A "brainy" breakfast helps a teen's brain fuction throughout the day.

Does Breakfast Improve Memory for a Teen?

by Michael Brent

The importance of breakfast cannot be overstated, and this is particularly true when it comes to teenagers. Breakfast means, quite literally, breaking the fast so you can restock your body with the nutrients it needs to function properly. If a teen's body isn't refueled each morning with the necessary mix of protein and carbohydrates, brain power and memory are likely to suffer, as will performance in school.

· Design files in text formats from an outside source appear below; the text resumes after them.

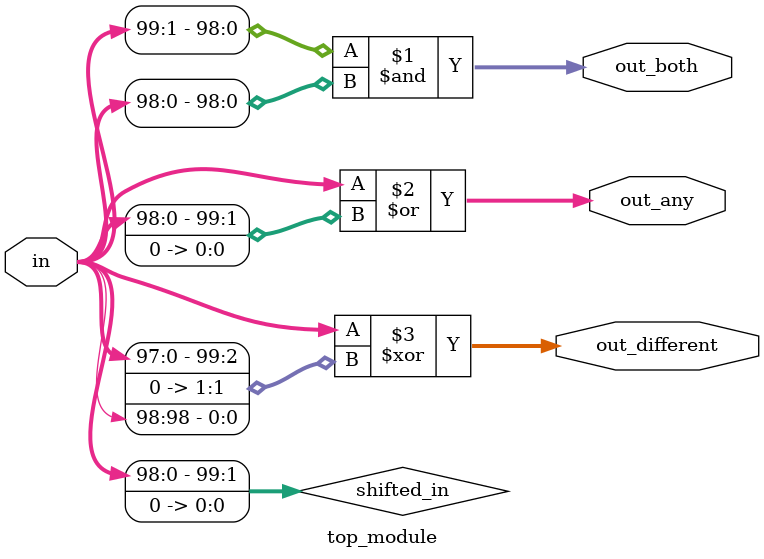
<source format=sv>
module top_module (
	input [99:0] in,
	output [98:0] out_both,
	output [99:0] out_any,
	output [99:0] out_different
);

wire [99:0] shifted_in;

// Shift the input signal by one bit to the left (equivalent to shifting by one bit position)
assign shifted_in = {in[98:0], 1'b0};

// Generate out_both signal (99 bits)
assign out_both = in[99:1] & shifted_in[99:1];

// Generate out_any signal (100 bits)
assign out_any = in | shifted_in;

// Generate out_different signal (100 bits)
assign out_different = in ^ {shifted_in[98:0], shifted_in[99]};

endmodule

</source>
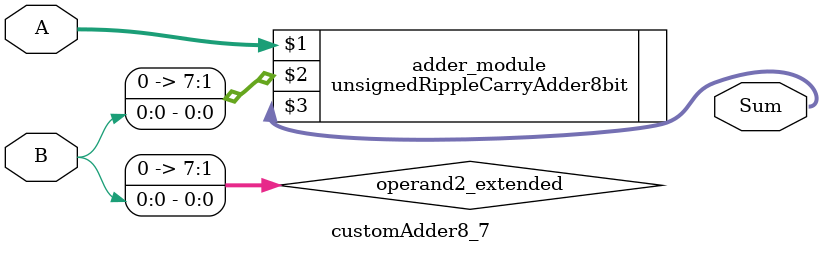
<source format=v>

module customAdder8_7(
                    input [7 : 0] A,
                    input [0 : 0] B,
                    
                    output [8 : 0] Sum
            );

    wire [7 : 0] operand2_extended;
    
    assign operand2_extended =  {7'b0, B};
    
    unsignedRippleCarryAdder8bit adder_module(
        A,
        operand2_extended,
        Sum
    );
    
endmodule
        
</source>
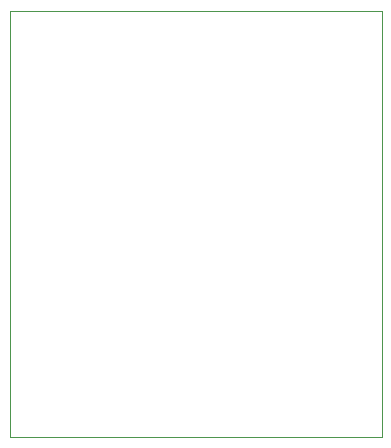
<source format=gm1>
%TF.GenerationSoftware,KiCad,Pcbnew,(5.1.6)-1*%
%TF.CreationDate,2020-09-06T13:06:38-04:00*%
%TF.ProjectId,ResQ KiCad Version,52657351-204b-4694-9361-642056657273,rev?*%
%TF.SameCoordinates,Original*%
%TF.FileFunction,Profile,NP*%
%FSLAX46Y46*%
G04 Gerber Fmt 4.6, Leading zero omitted, Abs format (unit mm)*
G04 Created by KiCad (PCBNEW (5.1.6)-1) date 2020-09-06 13:06:38*
%MOMM*%
%LPD*%
G01*
G04 APERTURE LIST*
%TA.AperFunction,Profile*%
%ADD10C,0.050000*%
%TD*%
G04 APERTURE END LIST*
D10*
X201676000Y-108458000D02*
X170180000Y-108458000D01*
X170180000Y-144526000D02*
X201676000Y-144526000D01*
X170180000Y-144526000D02*
X170180000Y-108458000D01*
X201676000Y-108458000D02*
X201676000Y-144526000D01*
M02*

</source>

1. Breakfast and the Brain

Neurotransmitters in the brain transmit signals to other parts of the body, but the performance of neurotransmitters is directly affected by the type of food you eat. Two types of proteins impact neurotransmitters: tyrosine, a protein that acts as a stimulant, and tryptophan, which has a relaxing effect on the brain. A breakfast containing the appropriate balance of these two types of proteins will allow the brain to function at its optimum level, improving memory and the ability to learn. This balance is achieved by combining complex carbohydrates with proteins, which help carry amino acids from protein to the brain and improve the performance of neurotransmitters.

2. USDA Study

The USDA's Center for Nutrition Policy and Promotion Symposium titled "Breakfast and Learning in Children" points to a direct correlation between breakfast and memory in children and teens, noting that eating breakfast helps "improve memory and positively affects the tasks that require the retention of new information." Conversely, if a teen eats a breakfast that doesn't contain the correct balance of proteins and carbohydrates, or skips breakfast altogether, he may "become tired, irritable, restless, and fail to focus on academics or behave appropriately."

3. Brainy Breakfast

A study undertaken at Tuft's University compared children who ate a breakfast of oatmeal (a carbohydrate with protein and fiber) with others who ate sugary breakfast cereal, which contains less fiber and more sugar. According to the results, kids who ate oatmeal performed better when given short-term memory tests. This is because our bodies digest whole grains and protein more slowly, resulting in a continuous, sustained energy level and stable blood glucose levels. Foods high in refined sugars, on the other hand, will give teens and children a short, fast blast of energy followed by a crash.

4. Memory-Enhancing Breakfast Choices

As the Tuft's study indicates, oatmeal is a great breakfast choice for enhanced memory function. Add skim milk and raspberries, which contain antioxidants that can improve cognitive function. A whole-wheat tortilla containing scrambled eggs with grated cheese is also an ideal choice, as the choline found in eggs has been found to increase memory and concentration. Another great breakfast is French toast with chopped walnuts and cinnamon; the whole-grain bread combined with the egg provides a balance of protein and carbohydrates, while the Omega-3 fatty acids contained in walnuts will enhance brain function and cinnamon will help keep blood glucose levels stable.